Las declaraciones en la repetición del juicio por el caso Azpiegitura, la presunta estafa de 571 millones de pesetas a la Diputación vizcaína en la cimentación de un edificio público, comienzan a ser calcadas a las vertidas por los inculpados en el primer proceso. Si el constructor Iñaki Ereño reconoció de nuevo el martes que falsificó las facturas sobre los sulfatos inyectados, pero negó la estafa, ayer le tocó el turno al arquitecto Alberto López, absuelto en 1996.

Este ex militante socialista dijo al tribunal que no hubo ningún tipo de estafa en las inyecciones realizadas en el terreno para evitar un 'desastre': que las casas colindantes al edificio y el viaducto se desplomaran.

La fiscalía les acusa a ambos de estafa por haber recomendado las inyecciones al ver 'la posibilidad de obtener un importante beneficio de Azpiegitura'. En el proyecto remitido a Azpiegitura por López se consideraba la obra 'viable', y se indicaba, según las acusaciones, que la roca caliza se encontraba a '12 metros' y no a 25 como finalmente se comprobó en el estudio geotécnico que hizo Ereño. Las acusaciones imputan al arquitecto haber presupuestado el edificio sabiendo que la roca no se encontraba a esos 12 metros, lo que obligaría a aumentar el coste final cuando comenzaran los problemas de cimentación, problemas que solucionaron con las inyecciones de cemento, sulfatos y agua.

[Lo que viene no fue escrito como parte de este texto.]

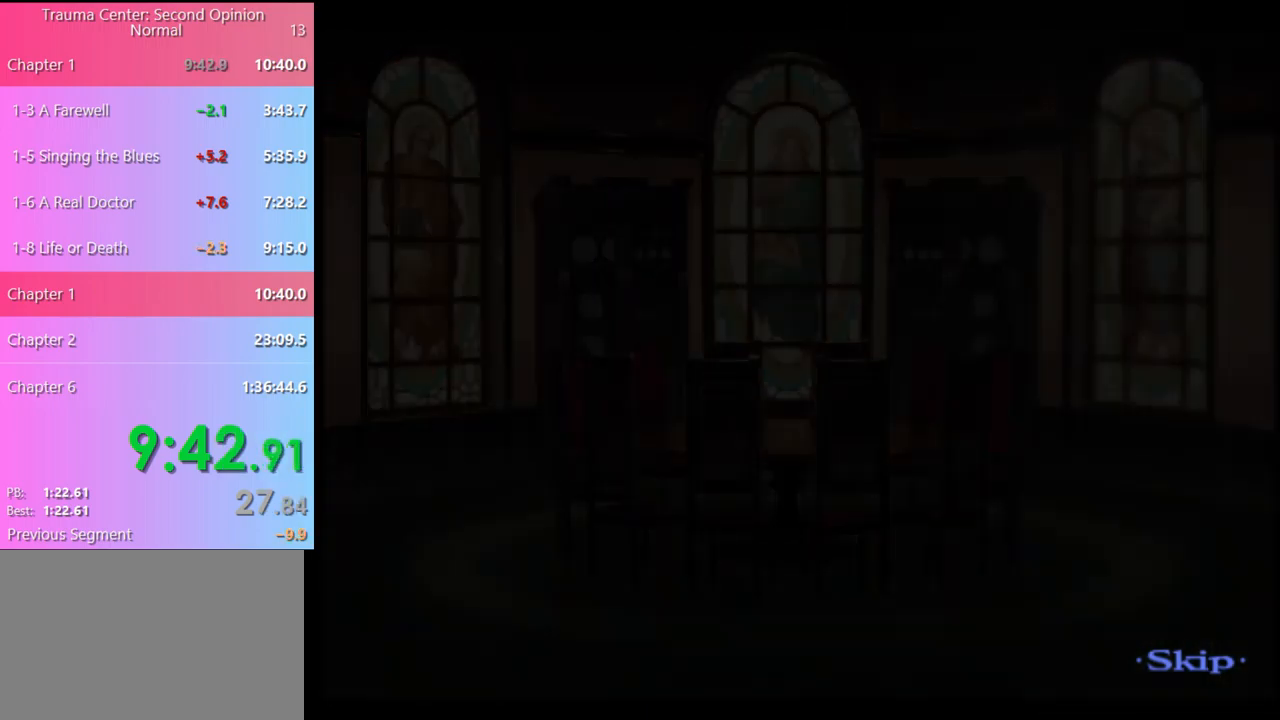
{"keys": [], "mouse": [], "events": []}
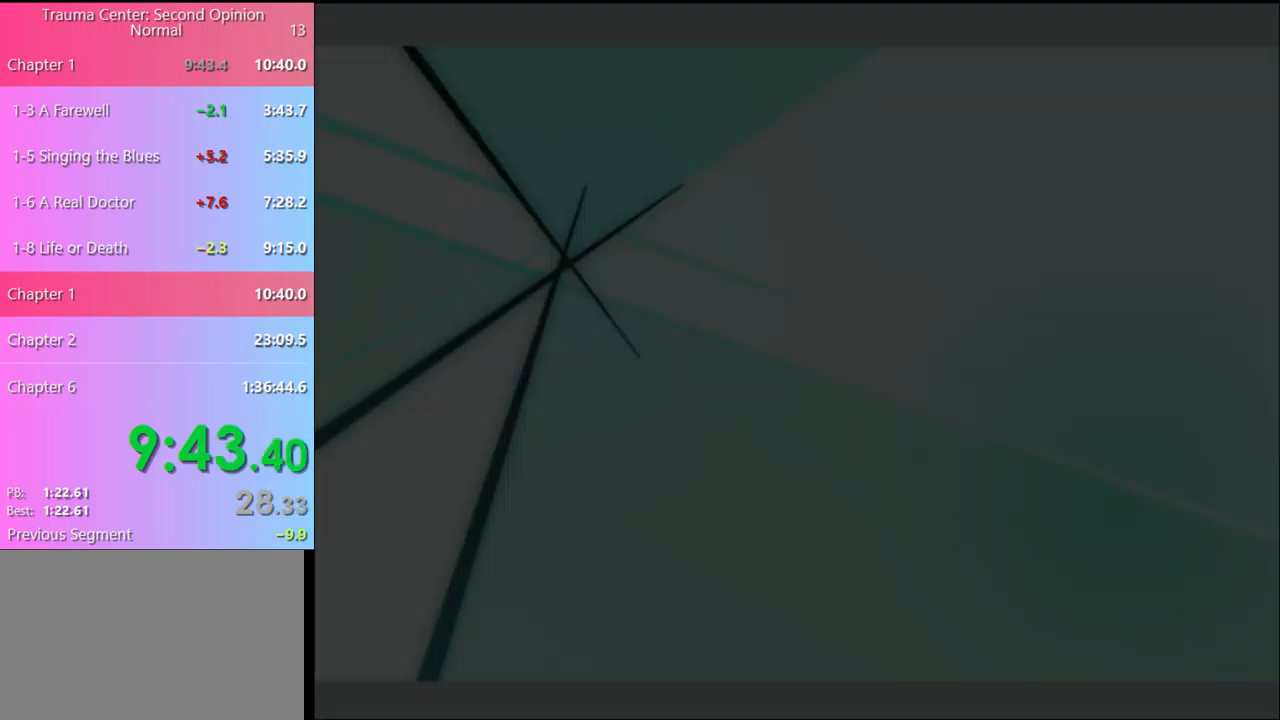
{"keys": [], "mouse": [], "events": [[434, "space", "down"], [500, "space", "up"]]}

López lo negó y reiteró que en el proyecto no se indica esa cifra, sino que quedaba recogido en el 'estracín', algo que 'no está relacionado con la cimentación'. Fueron los datos geotécnicos y la posibilidad de que los edificios y el vial se vinieran abajo lo que obligó, según López, a plantear como solución a Azpiegitura la inyecciones. Infiltraciones que en la primera fase fueron de 5.275 metros cúbicos, aunque al principio sólo se cifraron con 'carácter orientativo', según López, en unos 3.000. Y que, en la segunda fase y con el nuevo proyecto de edificio, sumaron 11.400, a 55.000 pesetas el metro cúbico.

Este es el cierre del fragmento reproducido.